If I set a beta of 1.0 shouldn’t that mean that it behaves completely randomly which should guarantee that it hits all possible actions?
Even with that I still have the same issue, it doesnt explore more than 2-3 possible actions.
I’m a bit suspicious of (-time * .1f). What is the value of time? It’s possible that if this reward is too negative, the agent is learning to end episodes as quickly as possible to minimize penalty incurred. Are your episode lengths really short?
Since the agent can end the episode by hitting the wall, it may even make sense to give a survival bonus. However, to simplify this problem, can you just try administering reward for forward velocity per timestep? This way, the agent is (1) encouraged to move forward quickly and (2) stay alive so that it can keep getting reward for moving forward quickly.
How sparse are your checkpoints? If they are very far away from each other, curiosity could help but I’m not sure. My feeling is the agent should learn to discover checkpoints.

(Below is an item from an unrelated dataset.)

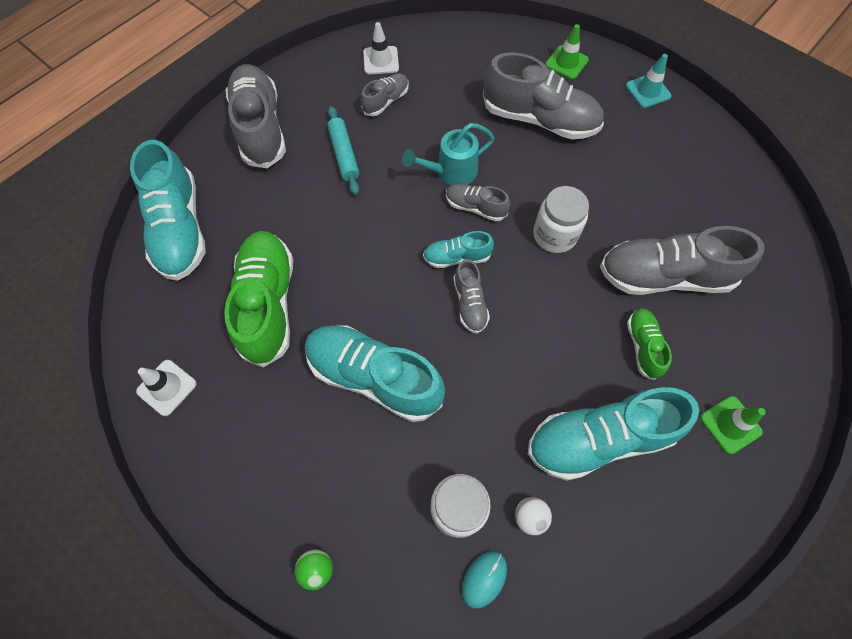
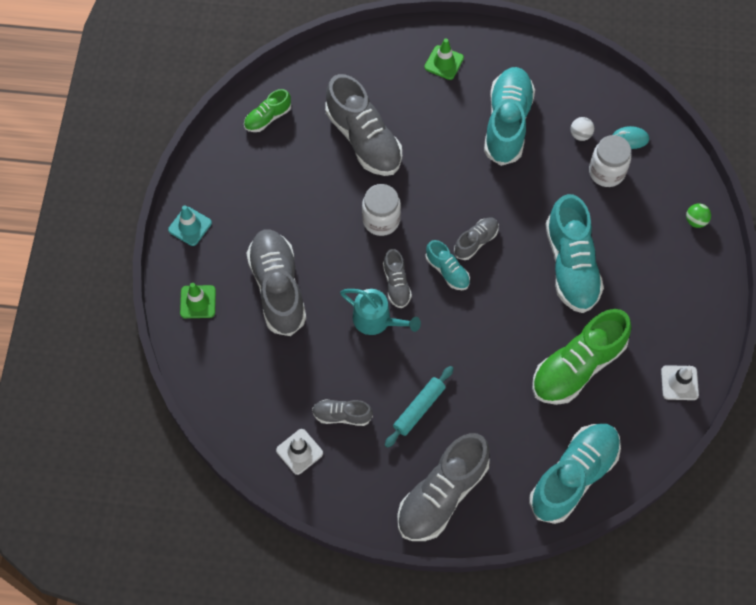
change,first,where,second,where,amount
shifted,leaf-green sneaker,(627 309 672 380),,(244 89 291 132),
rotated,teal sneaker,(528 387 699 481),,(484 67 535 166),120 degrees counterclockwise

As far as observations, it’s not necessarily true that fewer is better (True, fewer is better for computational cost). What’s important in observations is that they capture a sufficient amount of information so that an agent can decide what to do next. From what I understand, it seems the agent needs to learn to move forward and not hit any walls. To do this, the agent needs to know where the walls are relative to itself and which direction is forward. The raycasts and a fixed vector pointing forward may be all you need for this. With this in mind, going back to the above reward suggestion, you can use velocity and maybe the dot product between the agents forward vector and the fixed forward vector.

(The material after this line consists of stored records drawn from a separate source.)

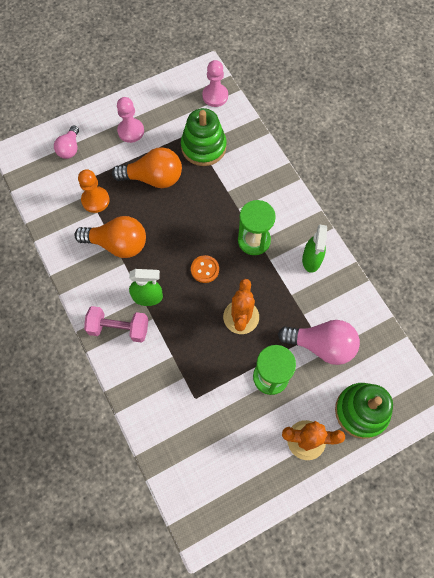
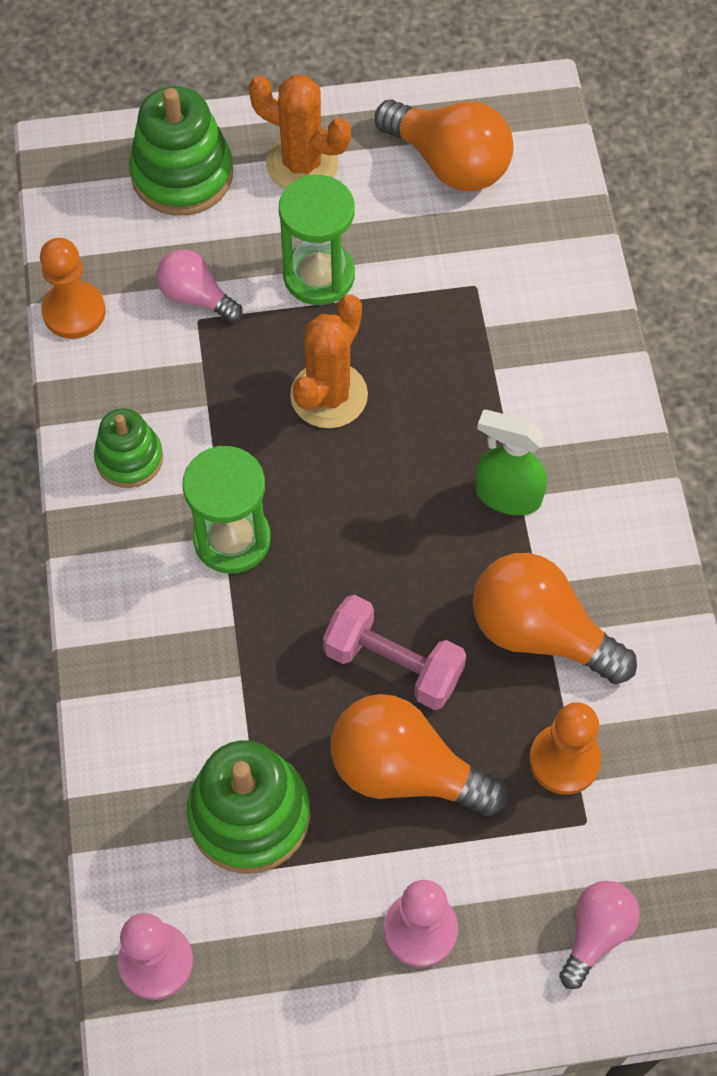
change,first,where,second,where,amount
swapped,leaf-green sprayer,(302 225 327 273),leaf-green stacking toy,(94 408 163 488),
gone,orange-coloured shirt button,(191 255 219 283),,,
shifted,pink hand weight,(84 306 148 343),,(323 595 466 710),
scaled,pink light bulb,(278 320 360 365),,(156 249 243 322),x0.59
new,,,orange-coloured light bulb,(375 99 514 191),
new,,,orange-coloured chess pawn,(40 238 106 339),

I don’t think stacked vectors are necessary for this. Those are helpful when the agent needs a very short memory of past events. Decision period is the number of fixed updates to elapse between decisions. 5 is reasonable and I would caution against tuning this until you have a real need to have the agent make more decisions in a given amount of time.
As far as training volume, if the agent doesn’t start showing an intention to move forward/avoid walls after maybe 70k timesteps something is probably off. I’m just basing this on my judgement of your problem though. It’s possible that it’s more complicated than I’m understanding and maybe would require more time.

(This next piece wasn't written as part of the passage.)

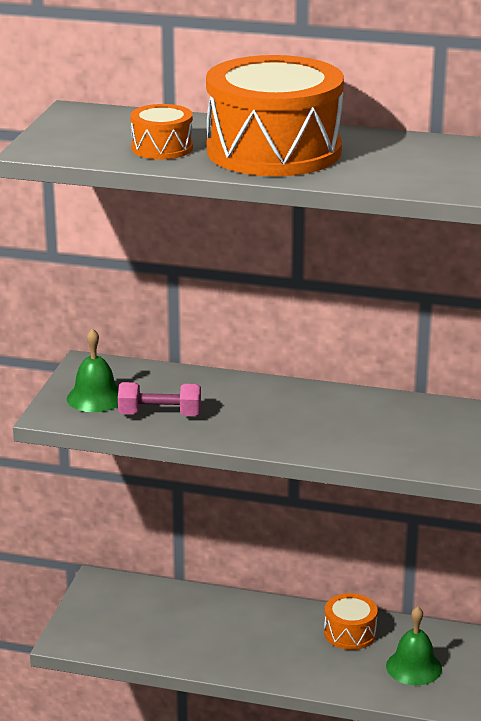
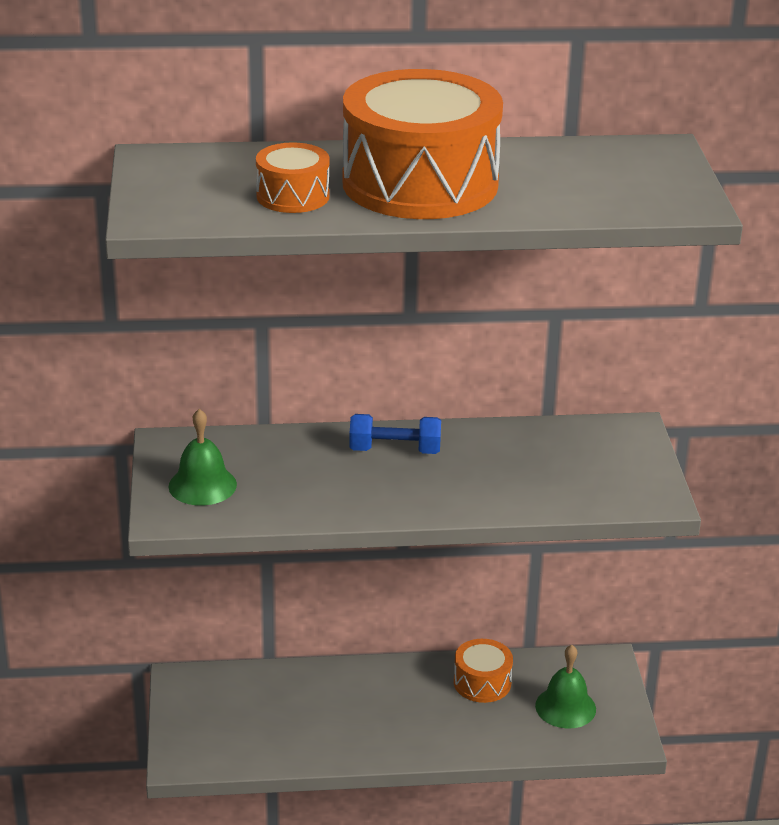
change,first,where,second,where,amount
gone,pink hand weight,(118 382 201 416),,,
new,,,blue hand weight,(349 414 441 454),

Many thanks! Setting normalize to true did it! Now every time I run the agent does indeed always try out all possible actions on roughly the same rate as I would expect.
The penalty I have is AddReward(-Time.fixedDeltaTime * .1f); whereas a checkpoint gives +1.
I’ll try without that and with normalize and see if the agent no longer gets stuck on a never ending rotation.
The one thing I did previously that greatly helped was indeed making checkpoints much closer. Initially I had them about 10 units and when put more of them 1 unit apart then the agent started to learn.
Is it also possible that this is the kind of problem that would greatly benefit from imitation learning? I’m currently looking into how that works.
Setting normalize to true was indeed the key to solve my problem.
With that and after spending a few hours training and setting up checkpoint positions I now have a working AI Driver.
@andrewcoh_unity
Seem to me that in certain situations without normalizing the network collapse (“converge”) really fast to some weird local minimum. It happened to me in continuous control and for codemonkey in discrete control.
Maybe it is a learning rate issue, but anyway, that is kind of problematic.
What is the best way to address this? open bug in github?
@CodeMonkeyYT
Do you have by any chance the entropy graph of the experiment with normalize = false?
Hmm looking at the Entropy it seems that with normalize false it was falling to 0
Whereas with it set to true it seems to stay stable as it consistently gains more rewards.
I was running the training with a different name every time so it’s kind of hard to analyze the graphs
It’s hard to tell whats going on from inspecting the graphs.
I do not think this is a bug. My guess is that the values of some of the vector observations were maybe too large (or too different) and dominating the activations of the network. Normalization maps everything to mean 0. It is strange though and I’ll think more about it.